Are John Gosden and the rest of us as ready for radical change as we say we are? If so are we prepared to change the sporting nonsense that is the weight-for-age allowance in championship races like The Eclipse, The King George, The Irish Champion and The Arc? If not, why not?
In his typically eloquent and thoughtful interview with Laura Thompson on Sunday, John said how hard it was to look someone in the eye and tell them they ought to buy a yearling. He should try looking, as I have down the years, at a TV camera for a race like the Arc de Triomphe and tell a worldwide TV audience that what they are about to see is the equivalent of the European 1500 metre final, the showdown between the generations to find the best athlete on the continent. When it’s not. In the European Final the 18 year olds don’t get ten yards start.
The weight for age scale in these championship races is a sacred cow that has needed slaughtering for years. In 1977 I wrote in the Sunday Times of the inequity of the four year old Orange Bay having to concede 10lb to the Derby winner The Minstrel who beat him a short head and was then hustled off to stud as the “conqueror” of the older horses. The late John Hislop, owner of Brigadier Gerard and one of the great gurus of thoroughbred breeding, told me the weight for age scale was essential for “the good of the breed.” I think that was wrong then and even more wrong now.
Among Hislop’s reasons was that if you ran these championship races at level weights very few three year olds would take part. So what? My point has always been that to relate to a wider audience, a “championship” must mean what it says on the tin. If a three year old wants to take the kudos of beating the older horses, let him do so at level weights. If he doesn’t want to risk it until he is a four year old, that’s fine. But he can’t retire claiming to be the best around.
Last Saturday we hailed a brilliant new star as St Nicholas Abbey dazzled in victory at Doncaster. This Thursday we run a 24 page tribute to Sea The Stars whose unprecedented career is over just as the public begin to realise his greatness. If flat racing really wants to hold its place on the sports pages – and there were a mere three paragraphs in last week’s Sunday Times – it would be planning a showdown with the new hero tilting at the current one just as Denman so memorably did with Kauto Star at Cheltenham. But it will never happen. It ought to.
This is in no way to decry Sea The Stars who I believe to be the finest three year old I have ever seen, and that’s including Ribot, Sea Bird, and Nijinsky. At level weights he would still have won The Eclipse, The Juddmonte and The Irish Champion. And whilst his verdict of only 2 lengths over the 8lb conceding Youmzain in the Arc makes that horse mathematically superior, most people who watched the race would agree that Sea The Stars had power enough to succeed at parity. But Sea The Stars is off to stud. He has apparently – in the flat racing argot which people like John Gosden and me perpetuate – “nothing left to prove.” Oh yes he has. It is – could he beat St Nicholas Abbey at level weights?
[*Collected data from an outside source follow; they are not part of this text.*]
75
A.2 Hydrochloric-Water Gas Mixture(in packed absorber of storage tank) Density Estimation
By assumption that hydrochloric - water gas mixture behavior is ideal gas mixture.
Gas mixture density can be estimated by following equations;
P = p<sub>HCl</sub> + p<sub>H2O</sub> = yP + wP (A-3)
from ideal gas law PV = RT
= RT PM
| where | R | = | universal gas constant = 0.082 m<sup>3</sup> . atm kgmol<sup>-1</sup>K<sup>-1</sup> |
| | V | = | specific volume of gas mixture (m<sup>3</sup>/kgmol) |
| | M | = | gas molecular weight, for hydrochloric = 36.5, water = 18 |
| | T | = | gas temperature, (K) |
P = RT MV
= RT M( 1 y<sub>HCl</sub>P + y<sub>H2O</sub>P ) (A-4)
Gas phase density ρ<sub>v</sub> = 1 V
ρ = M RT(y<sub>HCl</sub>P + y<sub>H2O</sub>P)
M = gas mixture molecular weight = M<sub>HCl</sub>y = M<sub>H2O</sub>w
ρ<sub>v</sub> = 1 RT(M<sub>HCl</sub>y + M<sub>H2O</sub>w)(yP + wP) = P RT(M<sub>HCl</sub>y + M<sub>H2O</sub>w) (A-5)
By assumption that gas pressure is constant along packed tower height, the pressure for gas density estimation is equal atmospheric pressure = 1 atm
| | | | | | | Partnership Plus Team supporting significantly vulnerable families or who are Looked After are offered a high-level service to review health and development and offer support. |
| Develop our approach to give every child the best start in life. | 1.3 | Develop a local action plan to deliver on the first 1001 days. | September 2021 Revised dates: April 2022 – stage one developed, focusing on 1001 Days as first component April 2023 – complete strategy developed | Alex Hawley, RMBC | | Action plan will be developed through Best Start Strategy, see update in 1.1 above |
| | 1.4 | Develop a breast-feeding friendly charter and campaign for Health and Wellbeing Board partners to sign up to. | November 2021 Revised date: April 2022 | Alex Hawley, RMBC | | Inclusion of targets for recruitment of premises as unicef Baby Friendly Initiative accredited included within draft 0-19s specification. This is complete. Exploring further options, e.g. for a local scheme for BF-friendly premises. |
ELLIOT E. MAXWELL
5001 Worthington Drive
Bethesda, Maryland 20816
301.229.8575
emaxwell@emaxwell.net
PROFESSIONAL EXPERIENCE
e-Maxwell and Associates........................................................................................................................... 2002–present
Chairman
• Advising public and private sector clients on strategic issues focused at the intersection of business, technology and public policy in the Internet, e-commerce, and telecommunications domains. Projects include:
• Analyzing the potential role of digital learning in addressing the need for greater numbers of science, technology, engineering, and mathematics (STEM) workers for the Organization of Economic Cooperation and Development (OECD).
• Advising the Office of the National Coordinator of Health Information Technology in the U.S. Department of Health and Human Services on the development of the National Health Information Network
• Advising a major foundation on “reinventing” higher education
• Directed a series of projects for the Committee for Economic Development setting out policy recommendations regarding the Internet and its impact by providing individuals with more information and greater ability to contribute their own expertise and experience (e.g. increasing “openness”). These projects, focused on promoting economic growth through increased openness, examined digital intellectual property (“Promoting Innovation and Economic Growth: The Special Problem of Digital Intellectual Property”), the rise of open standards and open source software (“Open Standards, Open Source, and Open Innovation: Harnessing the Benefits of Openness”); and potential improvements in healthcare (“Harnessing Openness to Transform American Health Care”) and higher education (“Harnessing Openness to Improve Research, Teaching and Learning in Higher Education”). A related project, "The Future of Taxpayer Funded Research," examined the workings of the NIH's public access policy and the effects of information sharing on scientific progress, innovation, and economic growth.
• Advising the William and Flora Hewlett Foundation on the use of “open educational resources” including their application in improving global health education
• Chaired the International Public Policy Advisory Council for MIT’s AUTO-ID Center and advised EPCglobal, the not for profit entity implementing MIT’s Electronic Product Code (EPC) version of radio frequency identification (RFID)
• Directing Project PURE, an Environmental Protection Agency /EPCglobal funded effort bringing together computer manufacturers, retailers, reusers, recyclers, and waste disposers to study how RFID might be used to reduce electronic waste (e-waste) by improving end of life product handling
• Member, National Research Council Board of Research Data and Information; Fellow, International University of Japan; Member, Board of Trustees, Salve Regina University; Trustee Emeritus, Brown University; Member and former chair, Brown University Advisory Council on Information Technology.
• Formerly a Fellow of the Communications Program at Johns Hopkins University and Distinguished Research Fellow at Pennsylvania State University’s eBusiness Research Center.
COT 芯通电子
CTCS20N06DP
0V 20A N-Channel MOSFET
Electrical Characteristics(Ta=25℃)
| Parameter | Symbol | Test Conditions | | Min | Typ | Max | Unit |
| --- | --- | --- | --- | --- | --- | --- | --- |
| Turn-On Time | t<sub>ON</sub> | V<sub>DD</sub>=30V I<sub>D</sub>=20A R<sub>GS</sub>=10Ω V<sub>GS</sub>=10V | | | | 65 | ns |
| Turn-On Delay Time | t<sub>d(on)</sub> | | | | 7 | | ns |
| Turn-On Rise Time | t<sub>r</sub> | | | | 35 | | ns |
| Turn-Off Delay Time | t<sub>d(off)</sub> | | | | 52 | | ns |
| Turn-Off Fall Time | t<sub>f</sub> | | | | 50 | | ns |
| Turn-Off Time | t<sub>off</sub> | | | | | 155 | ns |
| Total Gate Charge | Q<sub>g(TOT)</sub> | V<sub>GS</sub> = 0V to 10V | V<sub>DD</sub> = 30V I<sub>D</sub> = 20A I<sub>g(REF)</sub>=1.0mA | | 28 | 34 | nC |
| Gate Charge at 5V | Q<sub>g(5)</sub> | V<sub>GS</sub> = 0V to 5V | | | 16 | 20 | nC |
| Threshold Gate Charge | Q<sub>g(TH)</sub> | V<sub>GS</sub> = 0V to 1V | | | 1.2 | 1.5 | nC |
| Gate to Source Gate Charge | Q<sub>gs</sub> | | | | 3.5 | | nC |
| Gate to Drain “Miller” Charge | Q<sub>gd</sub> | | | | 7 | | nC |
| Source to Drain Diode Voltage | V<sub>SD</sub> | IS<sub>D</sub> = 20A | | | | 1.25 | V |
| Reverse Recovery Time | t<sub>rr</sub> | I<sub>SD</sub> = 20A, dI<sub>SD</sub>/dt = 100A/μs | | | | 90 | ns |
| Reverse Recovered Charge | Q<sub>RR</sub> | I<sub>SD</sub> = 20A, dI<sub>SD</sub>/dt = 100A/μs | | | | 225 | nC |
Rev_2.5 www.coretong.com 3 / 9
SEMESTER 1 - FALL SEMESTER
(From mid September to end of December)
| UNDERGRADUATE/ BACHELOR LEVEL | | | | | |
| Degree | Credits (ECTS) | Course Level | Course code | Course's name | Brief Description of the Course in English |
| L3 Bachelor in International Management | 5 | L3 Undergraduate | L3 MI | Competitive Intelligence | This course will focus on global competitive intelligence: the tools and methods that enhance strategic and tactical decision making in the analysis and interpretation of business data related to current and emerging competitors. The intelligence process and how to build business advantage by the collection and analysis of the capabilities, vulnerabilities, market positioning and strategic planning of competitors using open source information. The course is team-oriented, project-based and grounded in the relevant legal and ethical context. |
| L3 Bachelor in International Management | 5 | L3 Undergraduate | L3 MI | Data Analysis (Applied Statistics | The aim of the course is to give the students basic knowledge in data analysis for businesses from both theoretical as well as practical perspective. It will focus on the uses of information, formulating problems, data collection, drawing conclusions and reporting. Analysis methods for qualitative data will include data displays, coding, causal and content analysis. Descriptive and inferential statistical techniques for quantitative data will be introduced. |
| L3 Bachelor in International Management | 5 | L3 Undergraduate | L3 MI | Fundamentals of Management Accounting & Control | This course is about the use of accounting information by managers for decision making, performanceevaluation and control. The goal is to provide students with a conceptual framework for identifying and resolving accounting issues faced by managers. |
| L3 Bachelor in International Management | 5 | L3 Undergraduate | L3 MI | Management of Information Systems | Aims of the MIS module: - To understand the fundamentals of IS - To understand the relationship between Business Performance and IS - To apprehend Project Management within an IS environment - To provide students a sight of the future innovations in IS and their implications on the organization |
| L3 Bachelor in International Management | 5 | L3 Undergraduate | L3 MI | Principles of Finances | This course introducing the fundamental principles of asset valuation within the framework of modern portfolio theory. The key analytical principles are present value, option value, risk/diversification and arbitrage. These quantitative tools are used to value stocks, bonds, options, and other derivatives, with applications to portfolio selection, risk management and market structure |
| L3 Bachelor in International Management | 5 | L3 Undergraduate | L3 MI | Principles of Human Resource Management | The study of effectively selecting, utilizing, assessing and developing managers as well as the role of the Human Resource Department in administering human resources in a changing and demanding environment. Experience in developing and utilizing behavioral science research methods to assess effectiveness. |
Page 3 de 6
That we can never know, and in the almost inconceivably unlikely event of St Nicholas Abbey equalling Sea The Stars’ three year old performance next season, he would be retired too. I would not then blame the Coolmore team any more than I find any fault with the Tsui family. After what their so cherished home-bred has done both for them and for us this summer why should they risk him for another season when a multi-million stud career is guaranteed, and if he did run against the new upstart the dice would be loaded against him? For them it is, in the current phrase, a “no-brainer.”
But it’s a terrible situation for flat racing as a “sport”. Have as many wacky ideas as you like to attract a new audience, racee over three furlongs or start at 10am on Saturday morning in fancy dress if you want to, but first make sure that the true championship showdowns are run under conditions an interested outsider can understand. At the moment they can’t. If the answers I get are the same as they were 34 years ago, I shall have to conclude that all these worthy committees on “Racing for Change” don’t really see this as a sport at all.
To take the line from the song – “Tell me it ain’t so.”